Как можно оценить тягу к смерти? Учитывая изменяющуюся молекулярную структуру того, что можно достать на улицах сегодня, можем ли мы сойтись на том, что большинство опиоидов, находящихся в обороте сейчас, не дадут своему потребителю достаточно времени, чтобы избавиться от зависимости?
Расширение рынка рецептов на субоксон дает надежду на то, что можно выиграть время, помочь людям обезопасить их потребление. Но я все еще уверена, что внутривенная терапия— это не то, что мы должны так легкомысленно совмещать с другими подходами. Конечной целью наших трудов должно быть здоровье – хорошее здоровье и жизнь, которая того стоит. Зачем стигматизировать симптомы, не решая при этом реальные текущие проблемы? Жилищный вопрос, достойная работа, социальные связи, отношение к планете – вот, что должно вдохновлять нас в нашей практике.
Недостаточно использовать чистые иглы, предлагать тест-полоски на фентанил или ксилазин, помогать проконтролировать употребление с помощью субоксона, осуществлять врачебное наблюдение при неадекватных стратегиях преодоления. В конечном итоге, если мы не обратим внимание на глубокую разобщенность в эпицентре капиталистической системы, нам будет трудно убедить тех, кого мы любим, что жизнь стоит того, чтобы жить, и жить ее осознанно.
Теперь я напоминаю себе каждое утро, даже в те дни, когда я предпочла бы не вставать, что мы искупаем свою вину через свои действия. Мы тянемся к нашим самым высоким стремлениям, анализируя наши падения. Я не думаю, что могла бы принести ей больше чистых игл; она знала, где их достать. Я не думаю, что могла бы купить ей больше субоксона, предложить ей лучшую реабилитацию или согласовать более четкий план по вмешательству с теми, кто тоже боролся за нее. Мы пробовали комбинацию из всех этих мер, хоть и неидеальную. Но оставались разговоры, которых у нас не было.
Отпущение грехов
Я думаю, что наша ошибка произошла годами ранее, в том, как мы пытались обозначить наше ощущение несхожести с другими. Жизнь, прожитая наперекор принятым нормам, когда-то казалась мне священной, но где-то в процессе отбрасывания условностей и обособления нашего пути мы отважились настолько, что сошли с дороги и заблудились. Что бы ни говорили нам панковые боги нашей юности, саморазрушение не несет деструкцию в социум, а поглощается им. Нас продали. В этом обществе, где устои схожи с тюремными, есть много вещей, которым стоит противостоять, но заглушение нашей боли отдаляет нас от этой борьбы.

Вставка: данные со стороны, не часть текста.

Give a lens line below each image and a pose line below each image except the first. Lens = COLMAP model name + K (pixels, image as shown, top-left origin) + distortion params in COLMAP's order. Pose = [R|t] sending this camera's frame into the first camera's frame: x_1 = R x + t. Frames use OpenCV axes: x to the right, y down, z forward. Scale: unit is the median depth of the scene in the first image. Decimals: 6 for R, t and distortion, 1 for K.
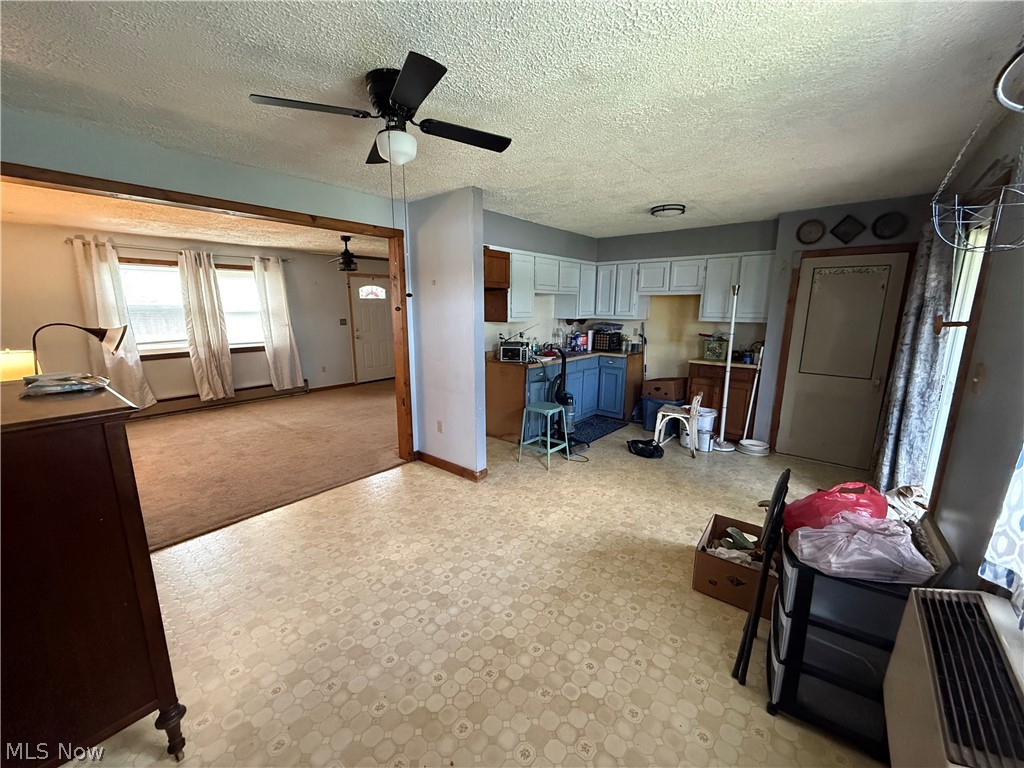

Моя подруга так ничего и не достигла в этом социальном конфликте, потому что еще несколько лет назад она проиграла битву с самой собой.
Прощение
Я прощаю себя тринадцатилетнюю за романтические заблуждения. Я прощаю себя девятнадцатилетнюю за разрушительные привычки. Я прощаю себя двадцатиоднолетнюю за наивную веру в практику по снижению вреда, которая не приблизила нас к здоровью, но из-за которой мы лишь топтались на месте. Единственное, чего я не могу себе простить – это то, что я ушла.
Я не должна была делать этот шаг с платформы в поезд. Я должна была обернуться, вернуться в кафе и сказать ей, что я хочу видеть ее в своей жизни. Я должна была сказать, что люблю ее, но не легкой, успокаивающей любовью, а той, из-за которой ты страдаешь, которая делает твою жизнь стоящей. Тогда, если бы я все равно потеряла ее позже, я бы не потеряла себя так сильно.